** Instructions to follow **
All of the data below is to be returned unaltered.

** Data to use **
⟨

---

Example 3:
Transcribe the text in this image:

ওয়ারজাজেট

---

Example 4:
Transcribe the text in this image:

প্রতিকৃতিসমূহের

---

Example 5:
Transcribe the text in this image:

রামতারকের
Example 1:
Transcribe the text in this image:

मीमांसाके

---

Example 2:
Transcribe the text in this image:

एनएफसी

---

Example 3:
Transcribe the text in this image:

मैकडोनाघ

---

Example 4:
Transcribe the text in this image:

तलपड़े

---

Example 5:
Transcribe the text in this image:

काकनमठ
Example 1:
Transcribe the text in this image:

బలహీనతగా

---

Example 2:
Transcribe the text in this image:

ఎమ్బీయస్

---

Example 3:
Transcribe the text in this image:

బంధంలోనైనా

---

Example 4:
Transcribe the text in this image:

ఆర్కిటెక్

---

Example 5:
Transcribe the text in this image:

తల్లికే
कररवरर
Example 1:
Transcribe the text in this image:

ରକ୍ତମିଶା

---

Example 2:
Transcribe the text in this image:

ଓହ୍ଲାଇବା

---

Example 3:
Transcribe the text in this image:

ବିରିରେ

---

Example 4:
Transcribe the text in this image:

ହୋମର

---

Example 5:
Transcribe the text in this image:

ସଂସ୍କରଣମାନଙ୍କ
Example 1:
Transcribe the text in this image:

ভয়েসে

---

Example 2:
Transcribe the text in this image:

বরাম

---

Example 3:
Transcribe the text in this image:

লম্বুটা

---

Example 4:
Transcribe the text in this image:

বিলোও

⟩

** Worked solution **
---

Example 3:
Transcribe the text in this image:

ওয়ারজাজেট

---

Example 4:
Transcribe the text in this image:

প্রতিকৃতিসমূহের

---

Example 5:
Transcribe the text in this image:

রামতারকের
Example 1:
Transcribe the text in this image:

मीमांसाके

---

Example 2:
Transcribe the text in this image:

एनएफसी

---

Example 3:
Transcribe the text in this image:

मैकडोनाघ

---

Example 4:
Transcribe the text in this image:

तलपड़े

---

Example 5:
Transcribe the text in this image:

काकनमठ
Example 1:
Transcribe the text in this image:

బలహీనతగా

---

Example 2:
Transcribe the text in this image:

ఎమ్బీయస్

---

Example 3:
Transcribe the text in this image:

బంధంలోనైనా

---

Example 4:
Transcribe the text in this image:

ఆర్కిటెక్

---

Example 5:
Transcribe the text in this image:

తల్లికే
कररवरर
Example 1:
Transcribe the text in this image:

ରକ୍ତମିଶା

---

Example 2:
Transcribe the text in this image:

ଓହ୍ଲାଇବା

---

Example 3:
Transcribe the text in this image:

ବିରିରେ

---

Example 4:
Transcribe the text in this image:

ହୋମର

---

Example 5:
Transcribe the text in this image:

ସଂସ୍କରଣମାନଙ୍କ
Example 1:
Transcribe the text in this image:

ভয়েসে

---

Example 2:
Transcribe the text in this image:

বরাম

---

Example 3:
Transcribe the text in this image:

লম্বুটা

---

Example 4:
Transcribe the text in this image:

বিলোও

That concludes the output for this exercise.